The patent applications made in 1891 by Edison for “an apparatus for exhibiting photographs of moving objects” and his Kinetograph camera were granted in the Spring of 1893.
The premiere of Edison’s Kinetoscope did not take place until April 14, 1894. That first night was one of the most significant for magic shadows because out of the Kinetoscope and the Kinetograph camera evolved the modern motion picture devices.
Edison supplied the peep-show Kinetoscope to his agents, Raff & Gammon at $200 each, and they were retailed to showmen at prices from $300 to $350. Andrew M. Holland, a Canadian, acquired ten Kinetoscopes and opened up the first Kinetoscope Parlor at 1155 Broadway, New York City. The location previously was occupied by a shoe store and a half century later it was again a shoe store. (Illustration on [opposite page].)
The Kinetoscopes on Broadway were successful. $120 was taken in the first night. The original show of films was a kind of “double feature” in that the spectator was charged 25¢ to see the second line of five Kinetoscopes. The films included the famous “Fred Ott’s Sneeze.”
In the Century Magazine for June, 1894, there was an article by Dickson and Antonia Dickson on “Edison’s Invention of the Kinetophonograph.” Edison wrote a forward which said in part that he had the idea that it was possible to devise a sight and sound combination apparatus in 1887. “This idea, the germ of which came from the little toy called the Zoetrope (i.e., the Plateau-Stampfer magic disk) and the work by Muybridge, Marie (i.e., Marey) and others has now been accomplished, so that every change of facial expression can be recorded and reproduced life-size. The Kinetoscope is only a small model illustrating the present stage of progress but with each succeeding month new possibilities are brought into view.” Edison then prophesied that with his work and that of others “grand opera can be given at the Metropolitan Opera House at New York without any material change from the original, and with artists and musicians long since dead.”
On June 16, 1894, the Electrical World reported on “The Kinetophonograph” and on the nickel-in-the-slot peep-show models on display at the Broadway store. The review was not enthusiastic even then. It concluded: “As to the future of this most ingenious and interesting bit of mechanism, time only will demonstrate whether it is to be a new scientific toy or an invention of real practical value.”

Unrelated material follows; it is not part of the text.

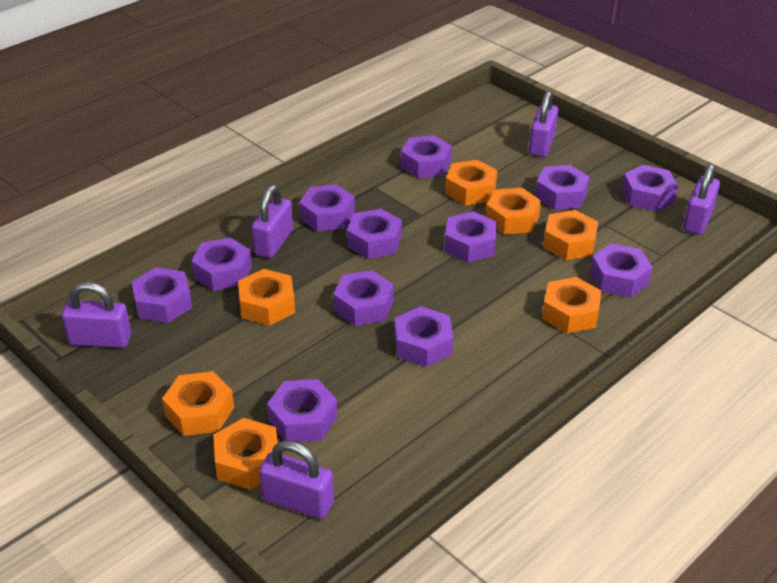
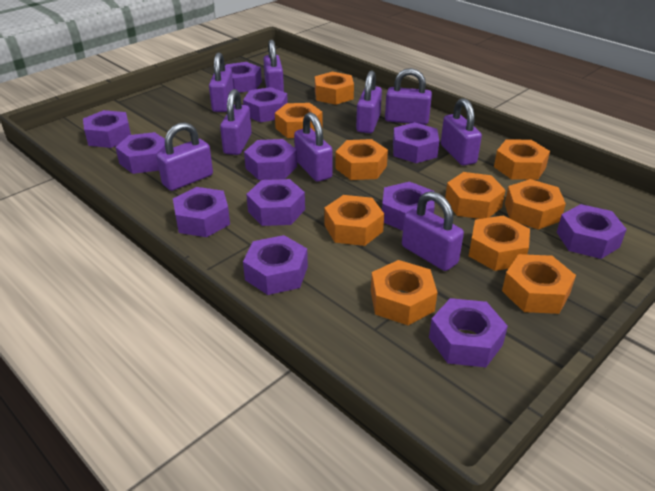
orange nut: [162,371,234,436] [213,418,278,490] [238,269,295,326] [445,160,497,206] [486,188,541,235] [542,277,602,334] [543,210,598,260] = 7 -> [275,103,322,138] [315,72,354,105] [324,195,384,246] [335,139,388,180] [371,260,438,325] [445,172,506,219] [469,216,530,271] [494,139,550,180] [502,254,576,314] [505,179,566,230] = 10
purple padlock: [61,282,131,348] [251,185,293,258] [259,440,334,519] [529,91,558,157] [683,164,720,235] = 5 -> [157,122,213,191] [209,52,234,112] [220,89,252,155] [263,40,284,92] [294,112,333,182] [356,71,382,133] [385,68,432,125] [402,191,464,271] [441,98,482,166] = 9

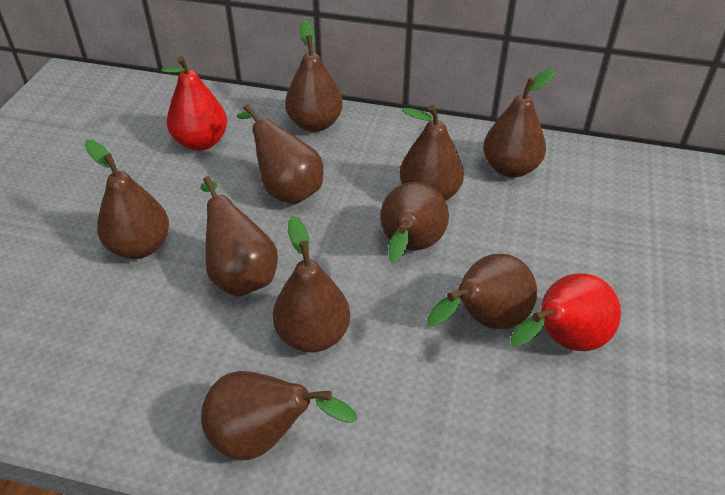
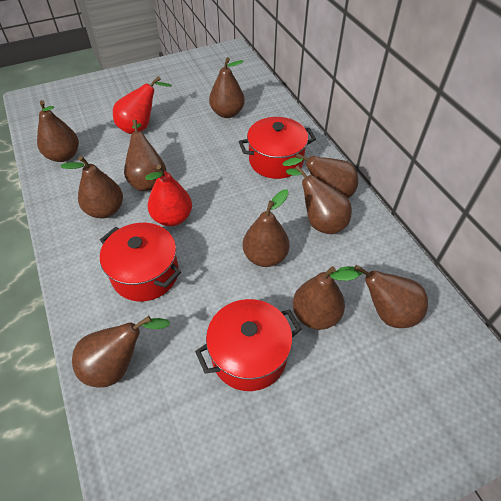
red pot: none = 0 -> [100,223,181,302] [195,299,301,391] [239,117,316,179] = 3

Time did demonstrate all that and more.
The reaction to Edison’s Kinetograph in Paris, showplace of the world, was much more enthusiastic than in New York. In La Nature the wonderful mechanical perfection of the film peep-show apparatus was praised with special note given to the fact that it was driven by electricity. The Werner firm had opened a demonstration of the Kinetoscope at 20 Boulevard Poissonnière, Paris, and the machines were in use all day and every evening.
The Kinetoscope also went on display in Oxford Street, London, in October, 1894, brought there from New York by two Greeks, George Georgiades and George Trajedis. From the showings of the Edison peep-show in New York, Paris, and London, there arose an increased interest in the motion picture. Out of these demonstrations grew projection machines which at last brought the shadow art-science before the world in full development.